The physical stability of parenteral dispersions for delivery of drugs to patients is of particular clinical importance, given their general overall superior bioavailability compared to other routes of administration. Although official pharmacopeial methods for lipid injectable emulsions have been established for triglyceride oil-in-water dispersions (i.e., “mini-emulsions”) through USP Chapter <729>, no pharmaceopeial guidance exists for lipid nanoparticle (LNP)-based “micro-emulsions”. At present, there are several LNP-based drugs approved for clinical use, including mRNA vaccines.
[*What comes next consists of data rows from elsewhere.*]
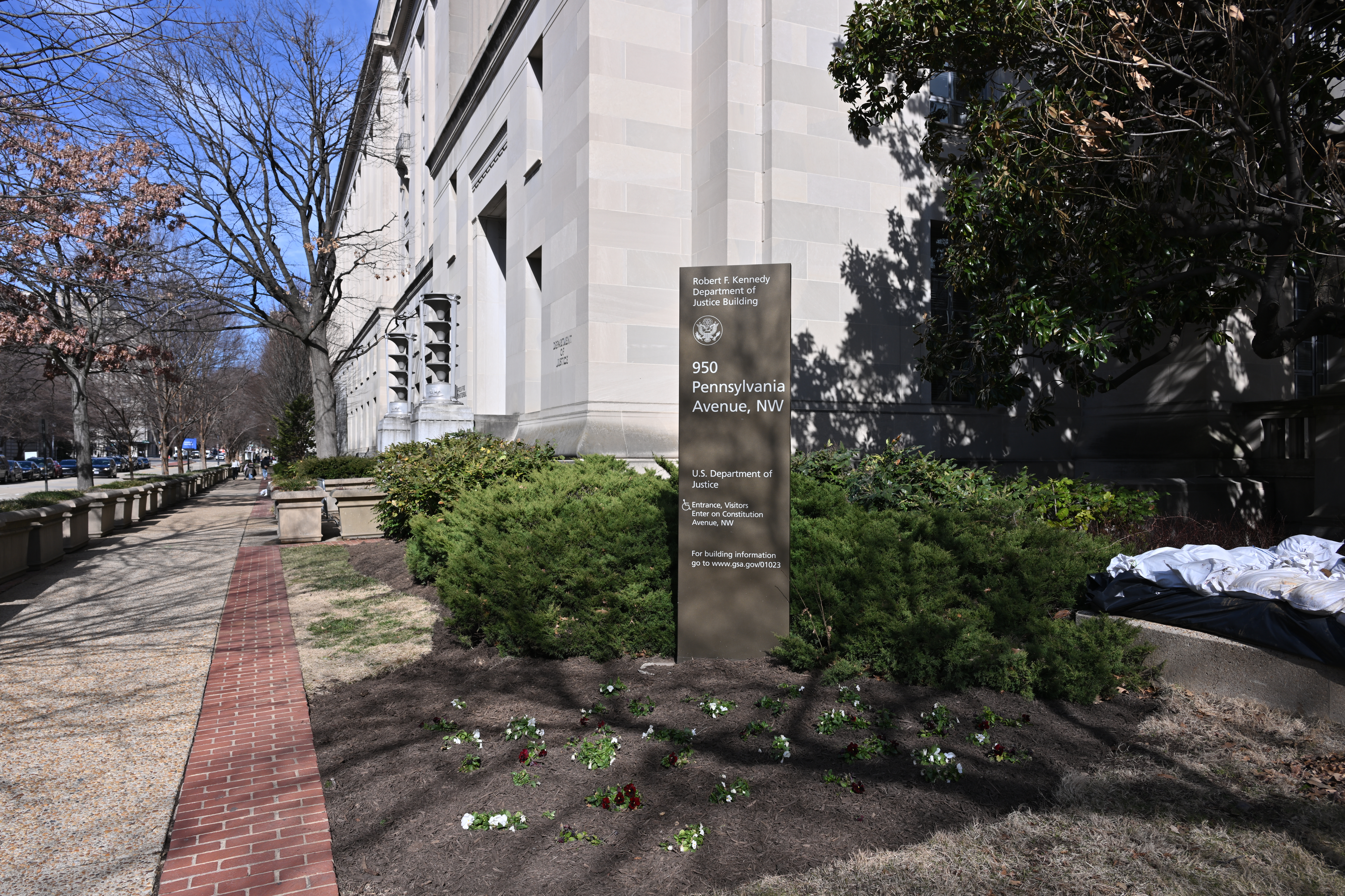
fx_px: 897
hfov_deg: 73.7
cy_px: 448
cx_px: 672
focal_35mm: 24
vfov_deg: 53.1
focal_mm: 24
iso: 64
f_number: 8
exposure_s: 1/250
Moreover, the increased interest in using mRNA as a platform technology for an array of potential therapeutic drug candidates increases the importance of developing appropriate methods to ensure their physical stability, safety and efficacy. For all dispersions and by various detection mechanisms (e.g., electrical, mechanical, mathematical), the fusion or growth of droplets/particles in the large-diameter tails of the particle size distribution (PSD) signals the onset of instability. Consequently, the measurement for LNP dispersions will require the use of a modified optical detection design in order to extend the lower particle detection limit into the “relative” large-diameter tail of the PSD for both light extinction and light-scattering methods based on single-particle optical sensing techniques. Fortunately, the technology is currently available and capable of providing the requisite quantitative analysis.